> **SUPPLIED PASSAGE**
MEMORANDUM OF OPINION

I. Introduction

This case stands as proof of the regrettable proposition that debtors are bound by the actions and inactions of their lawyers. American Education Services ("AES"), one of Debtor's student loan creditors, did not file proofs of claims in this case. In order to ensure that his debt to AES would be paid through his plan, Debtor filed claims on AES' behalf. See 11 U.S.C. § 501(c). But Debtor was late—over 19 months late—and the chapter 13 trustee ("Trustee") objected. Now, Debtor asks the court to allow the late-filed claims under Rule 9006 of the Federal Rules of Bankruptcy Procedure, arguing that his failure to meet the deadline was the result of excusable neglect. The court disagrees. Therefore, the court will sustain the Trustee's objections and disallow the claims.

II. Jurisdiction

The court has subject matter jurisdiction of this case under 28 U.S.C. § 1334 and the general order of reference issued by the United States District Court for the Northern District of Ohio. General Order 2012-7. This matter is a core proceeding and the court has authority to enter final orders. 28 U.S.C. §157(b)(2)(B); Bavelis v. Doukas (In re Bavelis), 773 F.3d 148, 156-57 (6th Cir. 2014). Pursuant to 28 U.S.C. §§ 1408 and 1409, venue in this court is proper. This opinion constitutes the court's findings of fact and conclusions of law in accordance with Rule 7052 of the Federal Rules of Bankruptcy Procedure.1

This opinion is not intended for publication or citation. The availability of this opinion, in electronic or printed form, is not the result of a direct submission by the court.

III. Factual & Procedural Background

Debtor filed a petition for relief under chapter 13 of the Bankruptcy Code on August 30, 2017. At the time of filing, Debtor was represented by attorney Matthew Petit ("Petit"). In Schedule E/F of his petition, Debtor listed "AES/Chase" as an unsecured student loan creditor with claims in the aggregate amount of $129,191.38. AES had until January 16, 2018 to file proofs of claims but failed to do so.2

The court confirmed Debtor's amended chapter 13 plan (the "Plan") on April 12, 2018. According to Debtor, the Plan is expected to provide a 7% dividend to general unsecured creditors.

In June of 2018, Debtor forwarded Trustee a copy of an email he sent to Petit raising concerns about his case. Debtor had apparently been unable to reach Petit since April 27, 2018. Debtor sought clarification whether all creditors were included in his Plan. Based on Debtor's email and Trustee's communications with Petit, Trustee filed a motion for an order requiring Debtor and Petit to appear and show cause. In the motion, Trustee sought to reduce Petit's attorney fees based on his lack of diligence in the case.

> **INFORMATION**
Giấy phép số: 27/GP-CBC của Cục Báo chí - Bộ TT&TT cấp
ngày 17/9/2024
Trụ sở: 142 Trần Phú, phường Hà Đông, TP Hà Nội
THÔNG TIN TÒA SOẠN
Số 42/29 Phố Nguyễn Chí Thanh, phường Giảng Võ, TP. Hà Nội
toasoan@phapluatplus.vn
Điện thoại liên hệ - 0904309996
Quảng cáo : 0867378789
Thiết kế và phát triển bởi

> **PARTS OF THE EXERCISE**
a – Answer each question from the memorandum of opinion, on its own line with the same mark:
(i) By how much did Debtor miss the deadline when he filed the claims on AES' behalf?
(ii) On what date did Debtor file his chapter 13 petition?
(iii) What dividend is the Plan expected to provide to general unsecured creditors?
b – Write the next part of the memorandum of opinion, starting after its final sentence.
The material plays no part in this work.

> **ANSWERS PROVIDED**
a –
(i) Over 19 months
(ii) August 30, 2017
(iii) 7%

b –
On October 18, 2018, the court entered an opinion and order prohibiting Trustee from paying the $500.00 end-of-case fee to Petit. In re Karipides, No. 17-61935, 2018 Bankr. LEXIS 3228 (Bankr. N.D. Ohio Oct. 18, 2018). In the opinion, the court stated: "The court finds that Mr. Petit has not earned the full no-look fee and has not provided the level of service envisioned under the order. The delays, multiple deficiencies, and lack of responsiveness to Debtor support this conclusion." Id. at *5-6.

On March 4, 2019, Debtor hired James Galehouse ("Galehouse") of Sheppard Law Offices to replace Petit as counsel. When he was hired, Galehouse attempted to reach out to AES by phone, mail, and email to get AES to file a claim. According to Debtor, "[s]ome of these attempts included a request for proper documentation on the loans. Current counsel eventually obtained the necessary documentation and it became clear that AES would not file a claim." (Debtor's Br. 1, ECF 142.) At Debtor's request, Galehouse filed three claims for AES on September 19, 2019: claim #19 in the amount of $55,043.70, claim #20 in the amount of $50,422.04, and claim #21 in the amount of $24,001.93 (collectively the "Claims").

Trustee filed an objection to each claim (collectively the "Objections") on October 9, 2019, pursuant to § 502(b)(9). In the Objections, Trustee asks to disallow the Claims as they were filed well beyond the claims bar date. Debtor filed a response to the Objections on October 16, 2019. The court held a non-evidentiary hearing on this matter on November 20, 2019. After the hearing, the parties were ordered to file briefs in support of their respective positions. Debtor filed his brief on November 27, 2019 and Trustee filed her response brief on December 19, 2019.

IV. Law & Analysis

Section 501(c) of the Bankruptcy Code provides: "If a creditor does not timely file a proof of such creditor's claim, the debtor or the trustee may file a proof of such claim." § 501(c). The procedure for such filing is provided in Rule 3004, which states in relevant part: "If a creditor does not timely file a proof of claim under Rule 3002(c) or 3003(c), the debtor or trustee may file a proof of the claim within 30 days after the expiration of the time for filing claims prescribed by Rule 3002(c) or 3003(c), whichever is applicable." Rule 3004. A proof of claim that is not timely filed is subject to disallowance under § 502(b)(9).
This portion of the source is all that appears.